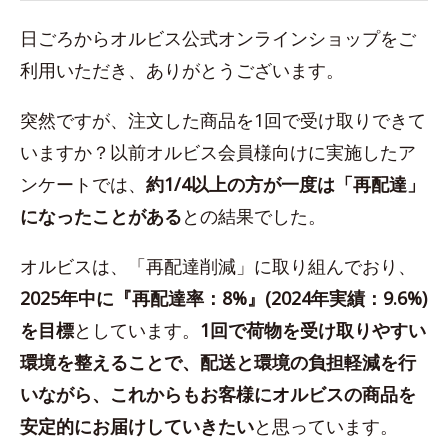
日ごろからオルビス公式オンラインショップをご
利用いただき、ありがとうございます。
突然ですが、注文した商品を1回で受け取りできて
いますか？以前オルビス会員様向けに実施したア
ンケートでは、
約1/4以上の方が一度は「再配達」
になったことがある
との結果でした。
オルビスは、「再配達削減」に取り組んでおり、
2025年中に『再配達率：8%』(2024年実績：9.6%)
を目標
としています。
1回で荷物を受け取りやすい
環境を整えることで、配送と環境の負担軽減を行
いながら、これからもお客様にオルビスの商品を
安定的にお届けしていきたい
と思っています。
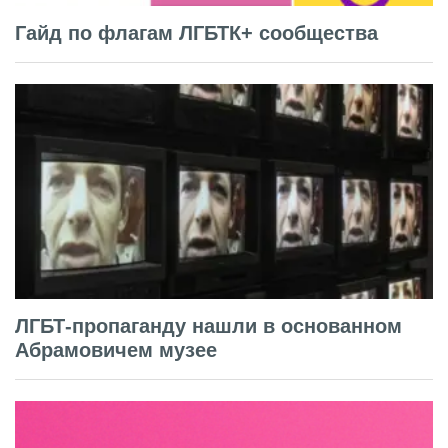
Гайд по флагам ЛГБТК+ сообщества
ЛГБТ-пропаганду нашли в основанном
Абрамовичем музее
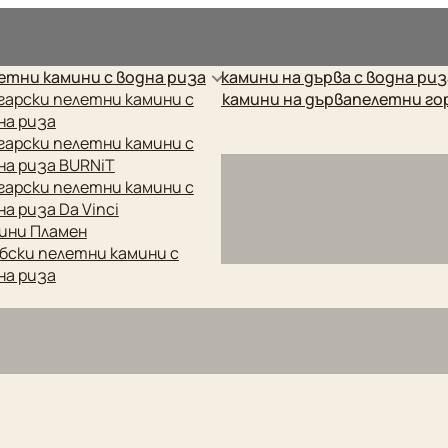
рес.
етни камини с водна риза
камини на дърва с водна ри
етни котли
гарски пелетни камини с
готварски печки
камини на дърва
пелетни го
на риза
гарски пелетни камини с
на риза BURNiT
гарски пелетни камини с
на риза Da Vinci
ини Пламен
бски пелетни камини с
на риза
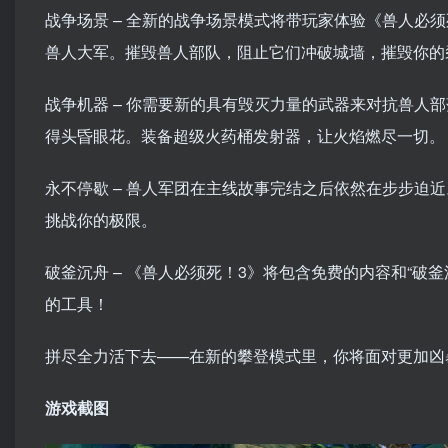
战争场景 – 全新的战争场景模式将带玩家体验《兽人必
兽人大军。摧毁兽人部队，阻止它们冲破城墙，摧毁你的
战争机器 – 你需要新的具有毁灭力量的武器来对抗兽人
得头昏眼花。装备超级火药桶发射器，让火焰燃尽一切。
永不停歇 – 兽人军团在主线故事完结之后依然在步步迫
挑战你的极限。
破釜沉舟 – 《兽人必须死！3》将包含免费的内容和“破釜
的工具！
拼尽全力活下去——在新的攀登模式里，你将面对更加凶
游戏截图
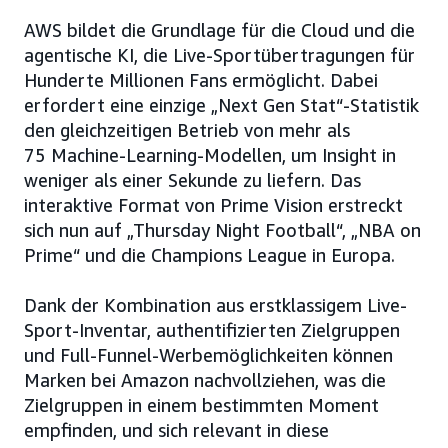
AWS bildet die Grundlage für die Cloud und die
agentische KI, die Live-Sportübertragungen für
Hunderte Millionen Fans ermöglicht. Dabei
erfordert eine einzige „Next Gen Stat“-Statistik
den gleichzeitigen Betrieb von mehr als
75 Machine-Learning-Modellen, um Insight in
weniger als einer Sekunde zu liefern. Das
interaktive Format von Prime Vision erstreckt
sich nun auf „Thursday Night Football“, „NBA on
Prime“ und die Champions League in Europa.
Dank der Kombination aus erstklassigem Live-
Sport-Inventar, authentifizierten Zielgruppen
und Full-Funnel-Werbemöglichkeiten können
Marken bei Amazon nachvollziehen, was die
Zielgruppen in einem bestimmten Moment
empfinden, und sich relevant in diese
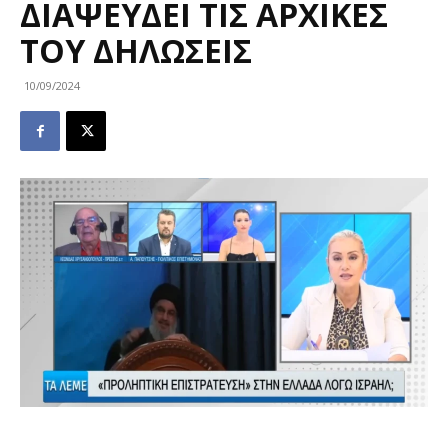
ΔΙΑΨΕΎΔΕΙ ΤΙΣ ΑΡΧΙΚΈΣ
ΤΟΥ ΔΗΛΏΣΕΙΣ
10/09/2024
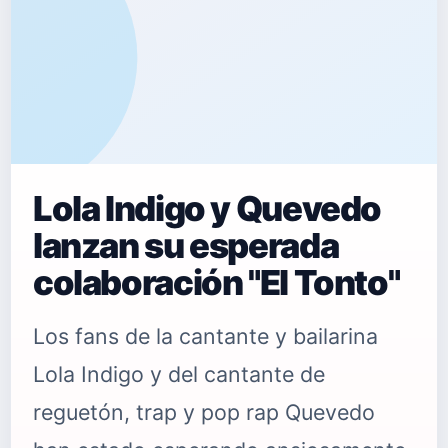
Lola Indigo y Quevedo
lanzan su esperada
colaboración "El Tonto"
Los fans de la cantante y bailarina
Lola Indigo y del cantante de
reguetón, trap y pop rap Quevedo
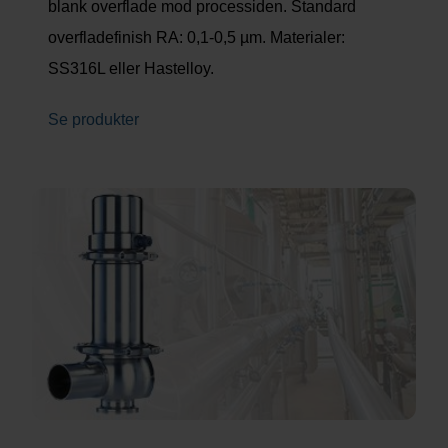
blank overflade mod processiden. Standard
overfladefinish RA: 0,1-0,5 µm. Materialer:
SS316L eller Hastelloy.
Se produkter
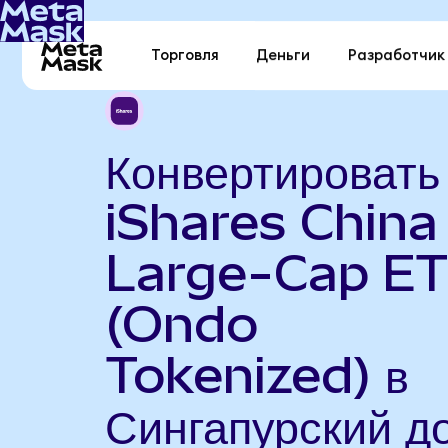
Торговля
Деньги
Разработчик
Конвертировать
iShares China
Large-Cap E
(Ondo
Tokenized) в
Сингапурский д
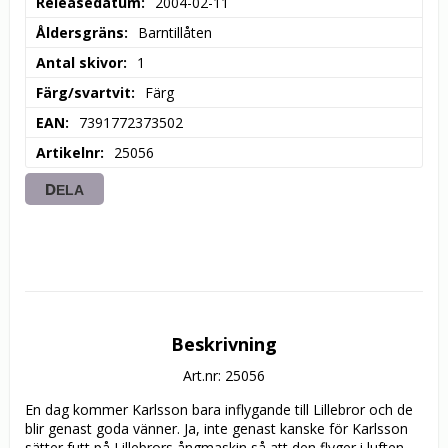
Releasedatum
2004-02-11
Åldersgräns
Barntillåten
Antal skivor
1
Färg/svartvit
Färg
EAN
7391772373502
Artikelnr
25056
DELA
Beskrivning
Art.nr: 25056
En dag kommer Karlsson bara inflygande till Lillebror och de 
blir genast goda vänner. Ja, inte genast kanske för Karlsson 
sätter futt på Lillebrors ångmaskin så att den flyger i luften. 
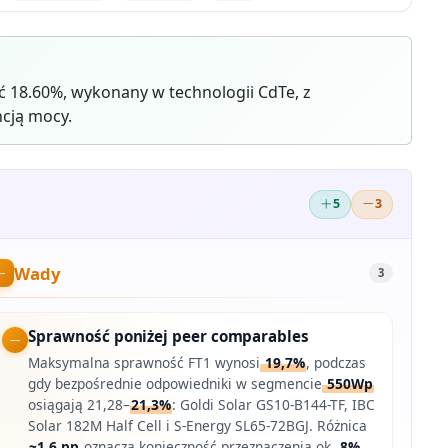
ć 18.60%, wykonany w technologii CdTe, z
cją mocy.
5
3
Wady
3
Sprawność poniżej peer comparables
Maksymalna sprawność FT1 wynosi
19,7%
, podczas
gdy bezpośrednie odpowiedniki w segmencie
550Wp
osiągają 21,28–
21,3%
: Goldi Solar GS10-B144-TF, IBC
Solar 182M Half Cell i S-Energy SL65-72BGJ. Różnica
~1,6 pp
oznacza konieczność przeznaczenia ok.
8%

⁂

▶ _Work to complete_: Switch every "Karlsson" to "Pippi" in the listing from the line with "AWS bildet die" through the end, and give those lines again with nothing else changed. Leave the picture markers out of your answer.

▶ _Problem solution_:
AWS bildet die Grundlage für die Cloud und die
agentische KI, die Live-Sportübertragungen für
Hunderte Millionen Fans ermöglicht. Dabei
erfordert eine einzige „Next Gen Stat“-Statistik
den gleichzeitigen Betrieb von mehr als
75 Machine-Learning-Modellen, um Insight in
weniger als einer Sekunde zu liefern. Das
interaktive Format von Prime Vision erstreckt
sich nun auf „Thursday Night Football“, „NBA on
Prime“ und die Champions League in Europa.
Dank der Kombination aus erstklassigem Live-
Sport-Inventar, authentifizierten Zielgruppen
und Full-Funnel-Werbemöglichkeiten können
Marken bei Amazon nachvollziehen, was die
Zielgruppen in einem bestimmten Moment
empfinden, und sich relevant in diese
ΔΙΑΨΕΎΔΕΙ ΤΙΣ ΑΡΧΙΚΈΣ
ΤΟΥ ΔΗΛΏΣΕΙΣ
10/09/2024
Lola Indigo y Quevedo
lanzan su esperada
colaboración "El Tonto"
Los fans de la cantante y bailarina
Lola Indigo y del cantante de
reguetón, trap y pop rap Quevedo
blank overflade mod processiden. Standard
overfladefinish RA: 0,1-0,5 µm. Materialer:
SS316L eller Hastelloy.
Se produkter
Торговля
Деньги
Разработчик
Конвертировать
iShares China
Large-Cap E
(Ondo
Tokenized) в
Сингапурский д
Releasedatum
2004-02-11
Åldersgräns
Barntillåten
Antal skivor
1
Färg/svartvit
Färg
EAN
7391772373502
Artikelnr
25056
DELA
Beskrivning
Art.nr: 25056
En dag kommer Pippi bara inflygande till Lillebror och de 
blir genast goda vänner. Ja, inte genast kanske för Pippi 
sätter futt på Lillebrors ångmaskin så att den flyger i luften. 
ć 18.60%, wykonany w technologii CdTe, z
cją mocy.
5
3
Wady
3
Sprawność poniżej peer comparables
Maksymalna sprawność FT1 wynosi
19,7%
, podczas
gdy bezpośrednie odpowiedniki w segmencie
550Wp
osiągają 21,28–
21,3%
: Goldi Solar GS10-B144-TF, IBC
Solar 182M Half Cell i S-Energy SL65-72BGJ. Różnica
~1,6 pp
oznacza konieczność przeznaczenia ok.
8%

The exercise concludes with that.